Centralized access control enforcement is attractive because in most organizations, resource and information security objectives support a security policy that's typically defined at the highest level of the organization. Supporting such policies requires the ability to centrally control and maintain access rights. You can also argue that, for the following reasons, the RBAC model maps better to the administrative model that most organizations use for resource and application access control management:
- The security administrator is responsible for centrally enforcing access control policy. In the RBAC model, users can't simply pass their access permissions to other users at their discretion, as users in the DAC model can.
- Administrators who manage people are responsible for adding users to roles and often create user groups to facilitate role management. In the RBAC model, groups facilitate role management; in the DAC model, groups facilitate ACL management.
- In the RBAC model, resource and application administrators define roles in terms of application and resource operations and tasks. They pass this information to the security administrator, who ensures that the appropriate role-to-operation or role-to-task mappings are stored in the access control policy database. Administrators don't need to set appropriate ACLs on individual resources as they do in the DAC model.
A good example of an application that could easily take advantage of an RBAC model is an expense claiming and approval application. In such an application, you typically define a user and an approver role. Members of the user role have permission to create expense entries in the expense database. Every user has a manager attribute that links him or her to the expense approver. Members of the manager role are only permitted to change the status attribute of expense resources that are linked to users they manage.
Windows 2003 RBAC Architecture
Before digging into the Windows 2003 RBAC architecture, let me point out that RBAC isn't entirely new to Microsoft OSs and applications. For example, the concept of user and resource groups that has been around since early NT days provides rolelike functionality. Also, the COM development framework uses the concept of an application-specific role that's similar to the one that the Windows 2003 RBAC model uses. The key difference is that you can use COM roles only in applications that you use the COM and COM+ development frameworks to write. The Windows 2003 RBAC model is independent of the development framework, so you can choose to use COM, COM+, or the Windows .NET Framework.

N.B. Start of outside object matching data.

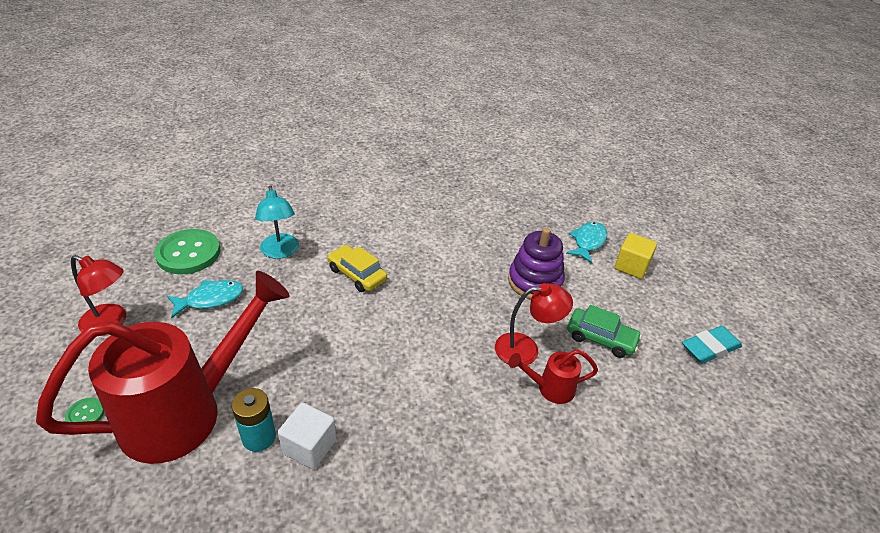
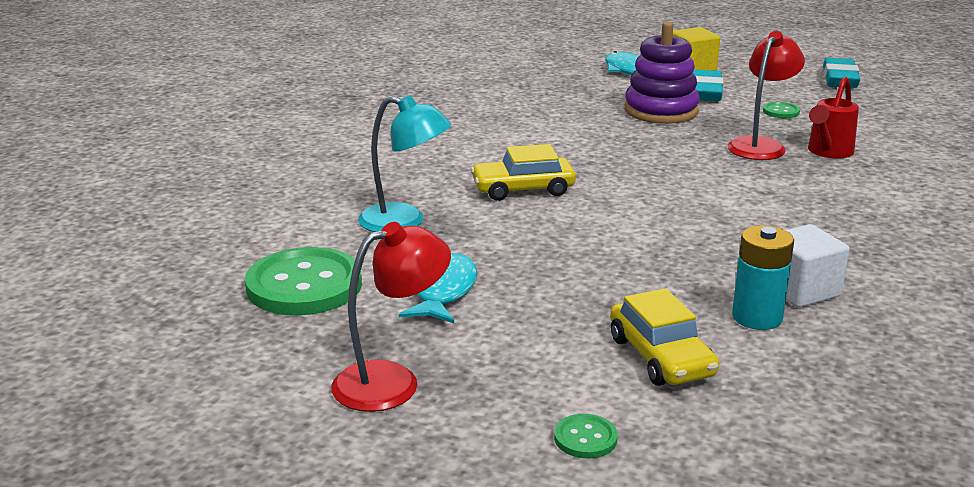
camera: 50 degrees left, 15 degrees down
red watering can [36,271,290,464] -> yellow car [610,288,719,386]
green car [567,305,642,358] -> green button [763,102,800,118]
none -> turquoise eraser [693,70,723,101]

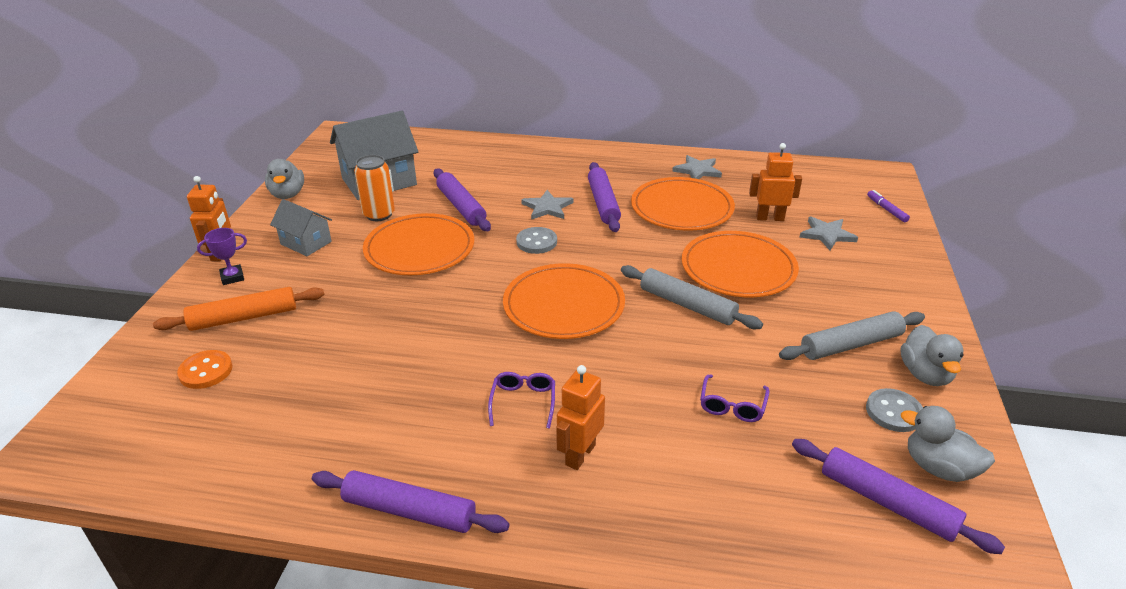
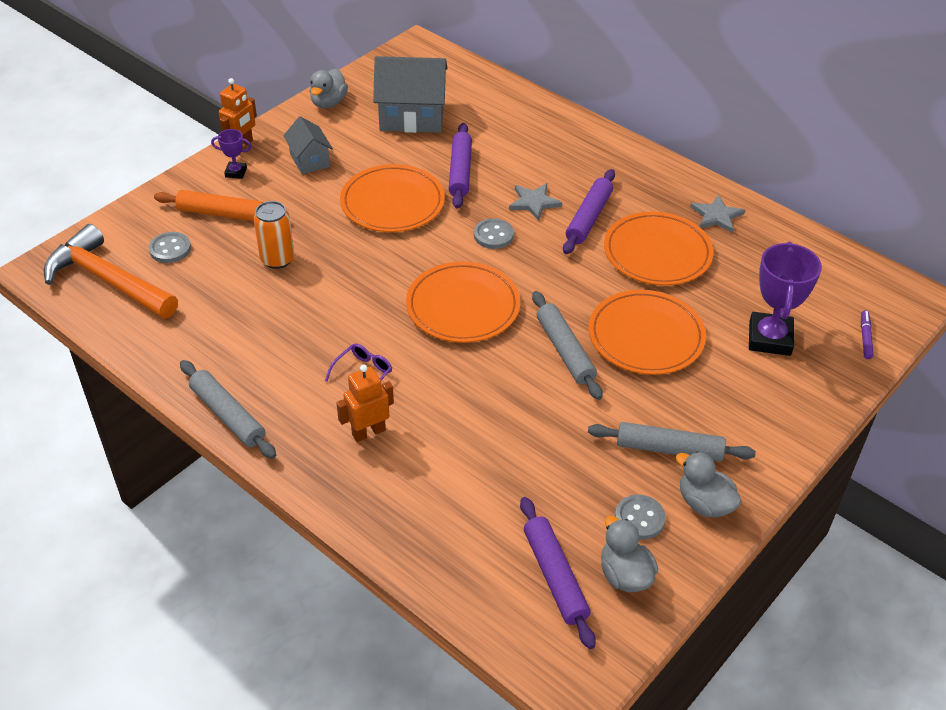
camera: 30 degrees right, 10 degrees up
orange button [177,350,233,389] -> grey button [149,232,191,263]
purple rolling pin [312,470,509,533] -> grey rolling pin [180,360,276,459]
orange can [354,155,395,221] -> orange can moved to [254,201,294,269]
purple glasses [700,374,770,422] -> none
orange robot [749,143,802,221] -> none
grey star [800,216,858,250] -> purple trophy [749,242,822,356]
grey duck [900,325,964,386] -> grey duck turned 105 degrees clockwise [676,452,742,517]
none -> orange hammer [44,224,178,319]

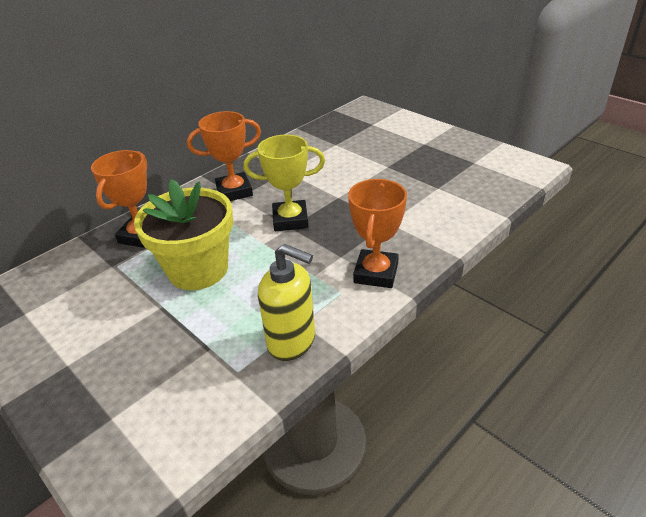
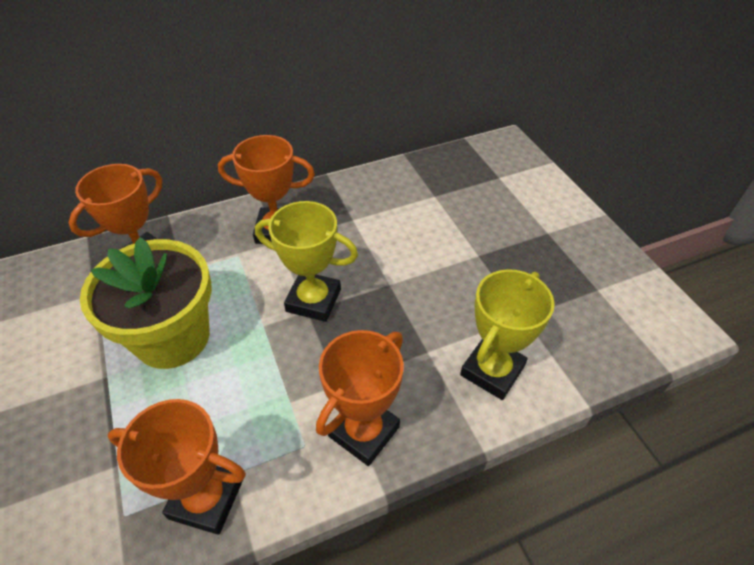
camera: 20 degrees right, 10 degrees up
yellow soap dispenser [258,244,315,361] -> orange trophy [108,399,246,535]
none -> yellow trophy [460,269,555,400]

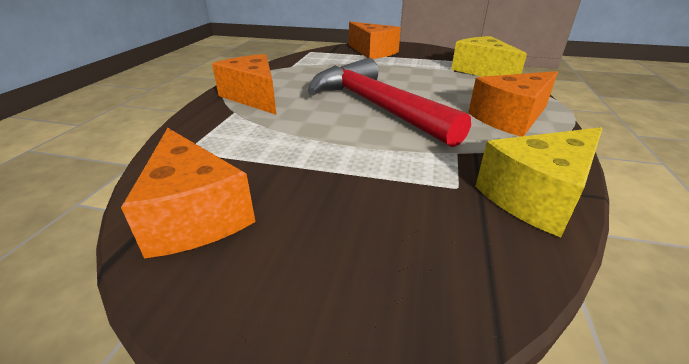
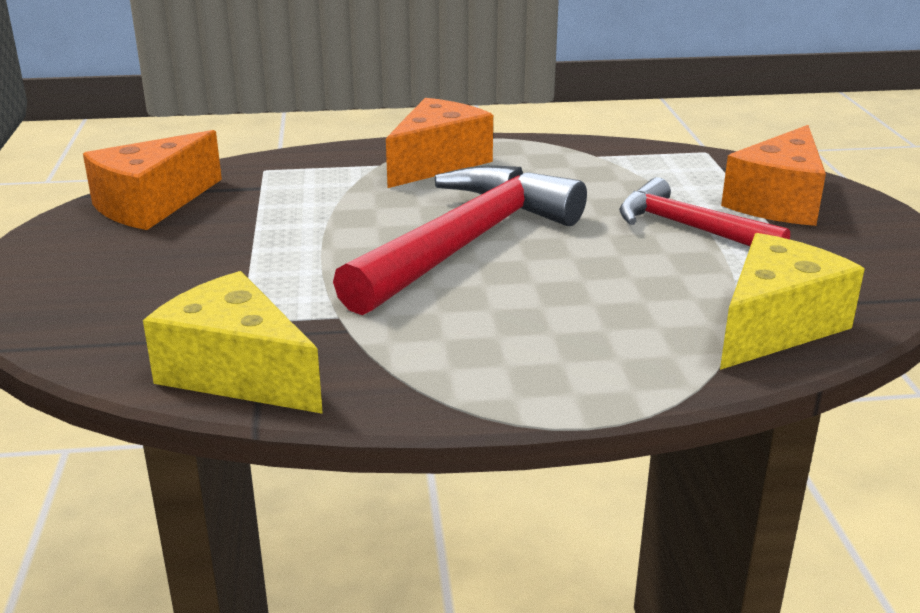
camera: 70 degrees right, 5 degrees down
orange cheese [468,71,558,137] -> none
none -> red hammer [619,177,790,246]

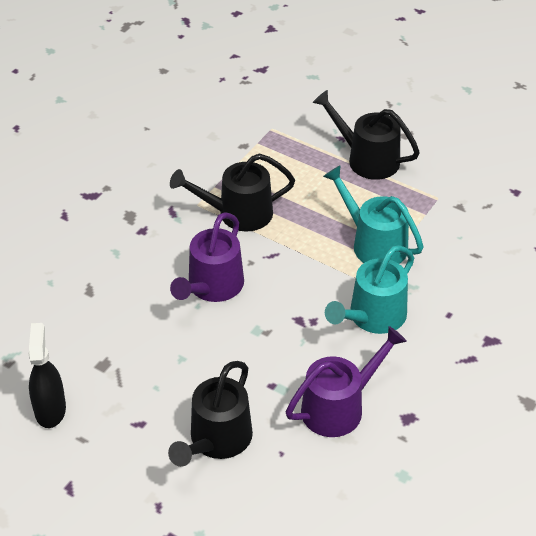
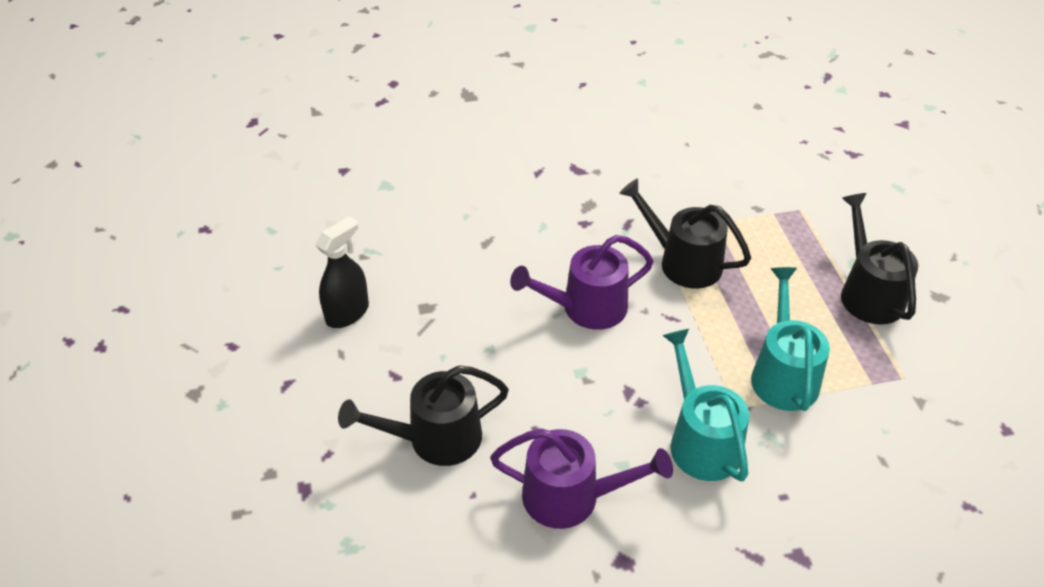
camera: 45 degrees right, 0 degrees up
turquoise watering can [325,245,414,334] -> turquoise watering can turned 75 degrees clockwise [662,329,749,482]

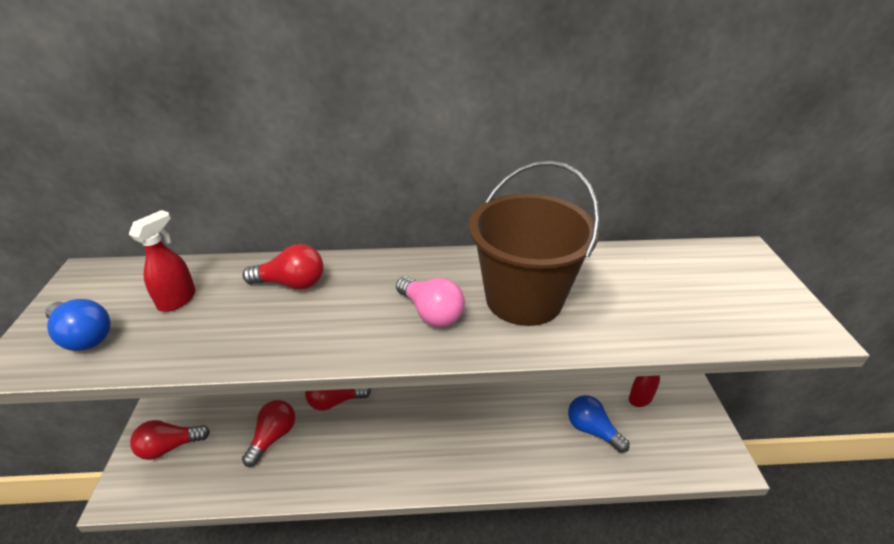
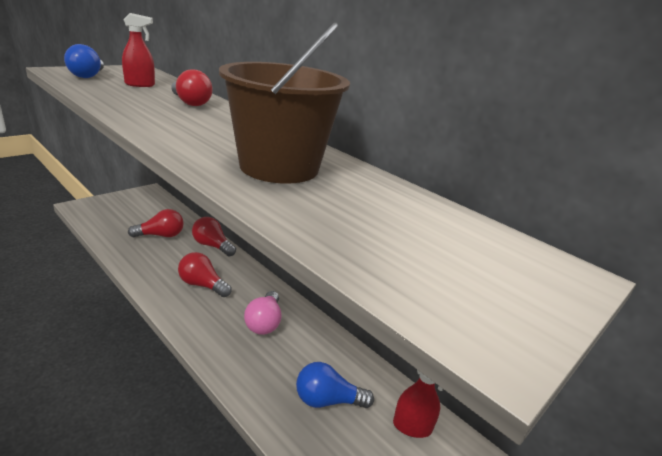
camera: 45 degrees right, 10 degrees down
red light bulb [130,420,210,460] -> red light bulb moved to [178,252,232,297]
pink light bulb [396,276,465,327] -> pink light bulb moved to [244,291,281,335]
blue light bulb [568,395,630,453] -> blue light bulb turned 90 degrees counterclockwise [296,362,374,408]

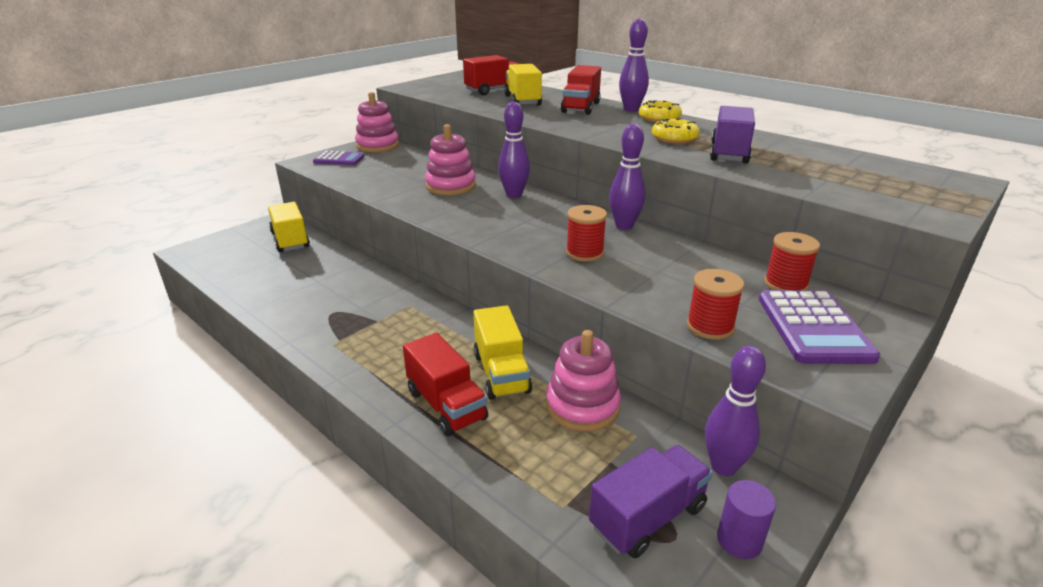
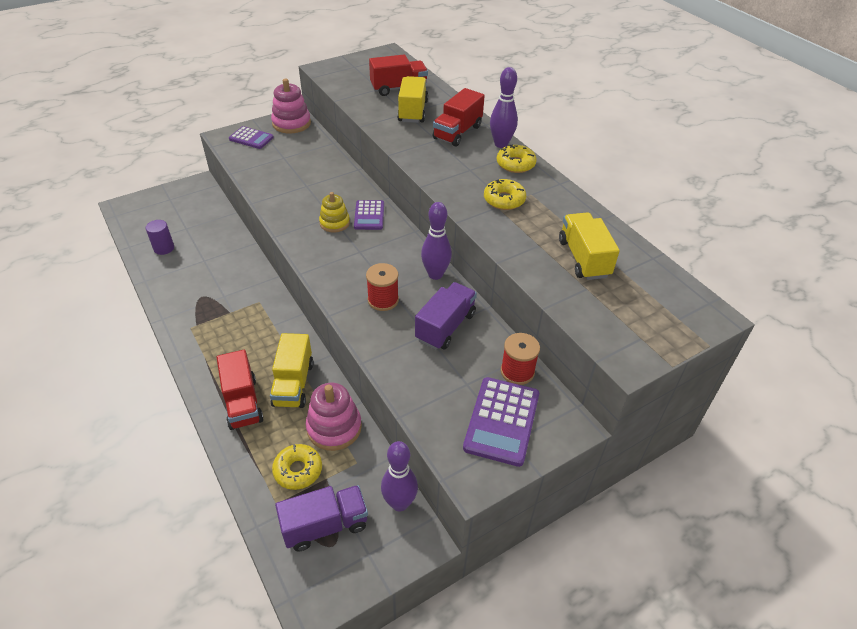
camera: 15 degrees right, 15 degrees up
yellow truck [268,202,310,252] -> yellow truck moved to [559,212,620,280]
pink stacking toy [425,124,476,195] -> none
purple bowling pin [498,102,530,198] -> purple calculator [354,200,384,230]
red spool [687,269,744,340] -> none
purple truck [710,106,755,163] -> purple truck moved to [415,282,477,350]
purple cylinder [717,480,776,559] -> purple cylinder moved to [146,220,174,255]
none -> yellow donut [272,444,322,490]
none -> yellow stacking toy [319,192,350,233]

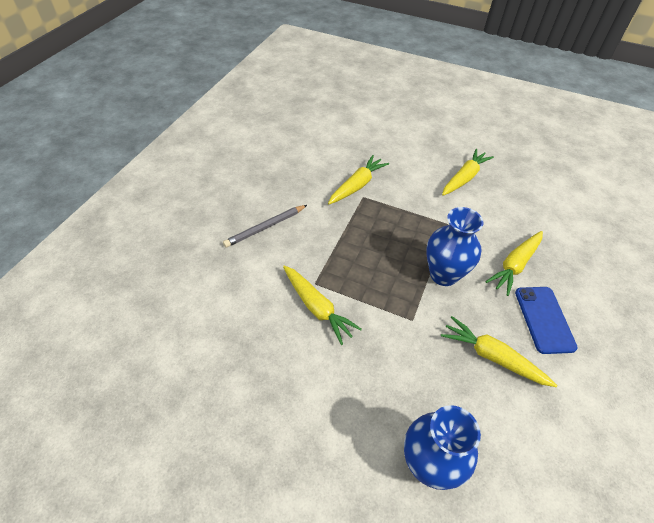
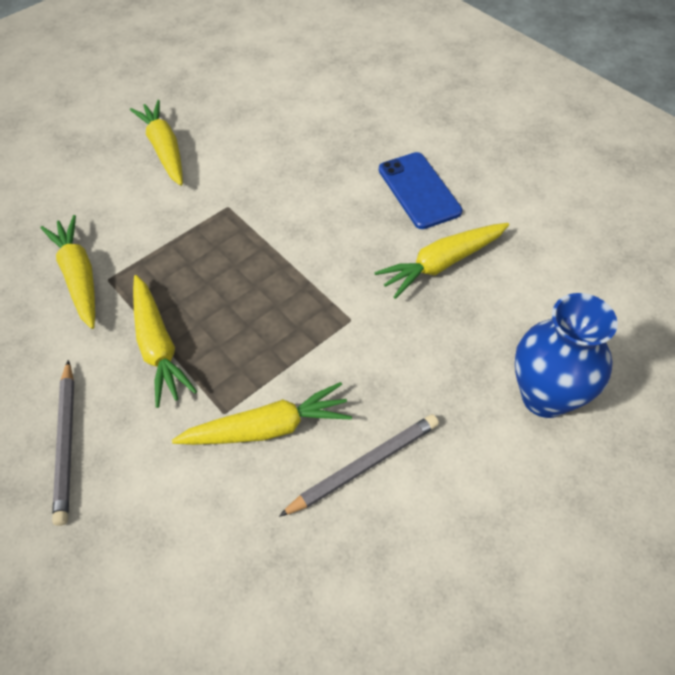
camera: 60 degrees left, 5 degrees up
blue vase [426,207,484,286] -> none
yellow carrot [485,231,543,296] -> yellow carrot moved to [133,275,197,408]
blue phone [515,287,578,354] -> blue phone turned 45 degrees clockwise [379,152,462,229]
none -> grey pencil [279,414,439,517]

Note also that the RBAC model introduced in Windows 2003 won't replace all the DAC models currently in place in Windows applications—at least not right away. RBAC and DAC can easily coexist. However, at some point, Microsoft might integrate some of the DAC models into the RBAC model or even fully move applications to an RBAC model.
Figure 1 shows the current Windows 2003 RBAC architecture and its major components. Authorization Manager is the management and decision-making engine of the RBAC system. It makes sure all RBAC information is properly stored in the policy database and lets applications query and administrators manage authorization policies in the database.
RBAC-enabled applications query Authorization Manager at runtime to find out whether a particular user has rights to perform a certain application-level operation. Authorization Manager gives permission to proceed with the operation based on the role membership of the user and the application operation-to-role or task-to-role mapping information that's stored in the policy database. In the DAC model, the local resource manager on the host machine makes the access control decision. RBAC-enabled applications access Authorization Manager and its functions through a set of COM-based runtime interfaces, referred to as the Authorization API (AuthzAPI).